**TASK SET**
- A) In the forum thread on raw versus kibble feeding, transcribe the passage starting at "Can you describe" and ending at "things I noticed.".
- B) Name each distinct username that appears as a post author in the forum thread on raw versus kibble feeding, listing each one only once.
** EXTRACTED TEXT follows **
# Difference between going full raw & raw/kibble



## ShatteringGlass (Jun 1, 2006)

Over the past couple years, I had my dogs off/on full raw, then back to kibble, then raw/kibble, then back to kibble, then most recently raw/kibble. They are now back on 100% raw and I am going to STAY that way! They are doing incredible.

Here's a comparison of my male.

These pics were taken a little over 3 months ago, when he was on a kibble/raw diet (kibble in the am, raw in the pm)


















And here we are now. These were taken yesterday.

































He's filled out more, gained good weight, and has more muscle tone. My senior female has developed new muscles in her backend and gained weight around her hips, where she used to be quite boney, I'm thrilled with the results and glad I went back!


----------



## Kev (Sep 11, 2011)

looks like more spots too!
beautiful dog


----------



## elisabeth_00117 (May 17, 2009)

I have never had mine on kibble but today got see 3 of my female's littermates who are kibble fed dogs.... WOW... the difference was STUNNING.

LOVE my raw fed dogs!


----------



## ShatteringGlass (Jun 1, 2006)

I was quite shocked when I was looking through pictures. I thought feeding at least one meal raw was ok enough and would be beneficial, but honestly there is a big difference between going half way and 100% raw.


----------



## Zisso (Mar 20, 2009)

I love feeding my dogs raw! They were healthier and their coats were so much better. Sadly I came to a point where I had been laid off too long and could no longer afford to feed it. 

Moving to oregon, I have hopes of making the kind of connections that will enable me to go back to 100% raw!


----------



## Sunflowers (Feb 17, 2012)

elisabeth_00117 said:


> I have never had mine on kibble but today got see 3 of my female's littermates who are kibble fed dogs.... WOW... the difference was STUNNING.
> 
> LOVE my raw fed dogs!


Can you describe the difference?


----------



## elisabeth_00117 (May 17, 2009)

Coat condition, TEETH, pigment, mine is more muscled (which obviously could be of two things 1) not enough exercise 2) too much food) and mine had an obvious tuck to her while the others did not. Just a few visual things I noticed.


----------
** End of EXTRACTED TEXT **
** DATASET follows **
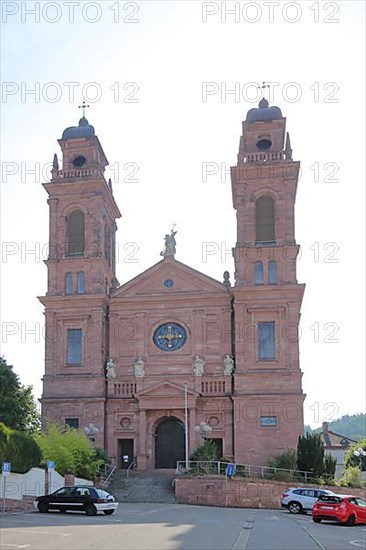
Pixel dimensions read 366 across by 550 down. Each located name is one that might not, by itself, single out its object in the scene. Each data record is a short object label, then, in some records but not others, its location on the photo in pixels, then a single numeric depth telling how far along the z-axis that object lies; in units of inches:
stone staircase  1763.0
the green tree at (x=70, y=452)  1691.7
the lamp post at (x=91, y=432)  2097.7
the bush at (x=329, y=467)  2011.6
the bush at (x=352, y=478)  2202.6
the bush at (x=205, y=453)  1883.6
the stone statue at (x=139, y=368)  2159.2
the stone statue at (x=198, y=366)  2130.9
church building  2086.6
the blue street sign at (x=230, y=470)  1691.7
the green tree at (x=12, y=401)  1965.2
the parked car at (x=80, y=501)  1240.8
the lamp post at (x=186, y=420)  1962.4
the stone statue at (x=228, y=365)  2121.1
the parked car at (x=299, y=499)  1544.0
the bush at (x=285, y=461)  1948.8
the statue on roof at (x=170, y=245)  2266.2
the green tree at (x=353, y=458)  3224.4
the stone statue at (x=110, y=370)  2178.9
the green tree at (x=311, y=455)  1926.7
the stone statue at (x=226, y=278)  2226.9
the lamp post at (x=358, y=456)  3013.0
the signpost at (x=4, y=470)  1234.6
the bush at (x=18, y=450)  1301.7
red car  1241.4
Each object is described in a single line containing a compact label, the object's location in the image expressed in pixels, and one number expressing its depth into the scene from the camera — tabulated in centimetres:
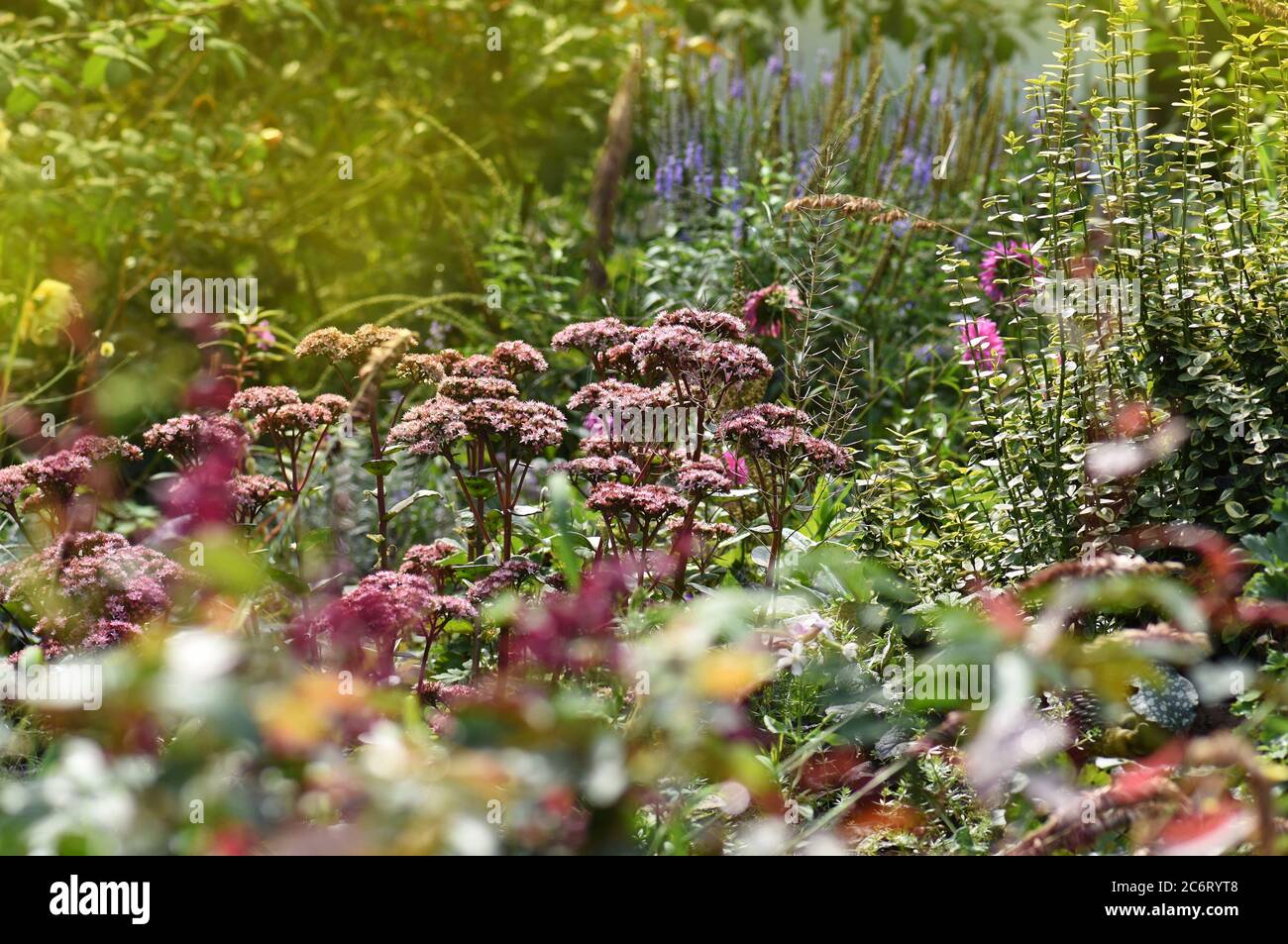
** End of DATASET **
**ANSWERS GIVEN**
- A)
Can you describe the difference?


----------



## elisabeth_00117 (May 17, 2009)

Coat condition, TEETH, pigment, mine is more muscled (which obviously could be of two things 1) not enough exercise 2) too much food) and mine had an obvious tuck to her while the others did not. Just a few visual things I noticed.

- B)
ShatteringGlass
Kev
elisabeth_00117
Zisso
Sunflowers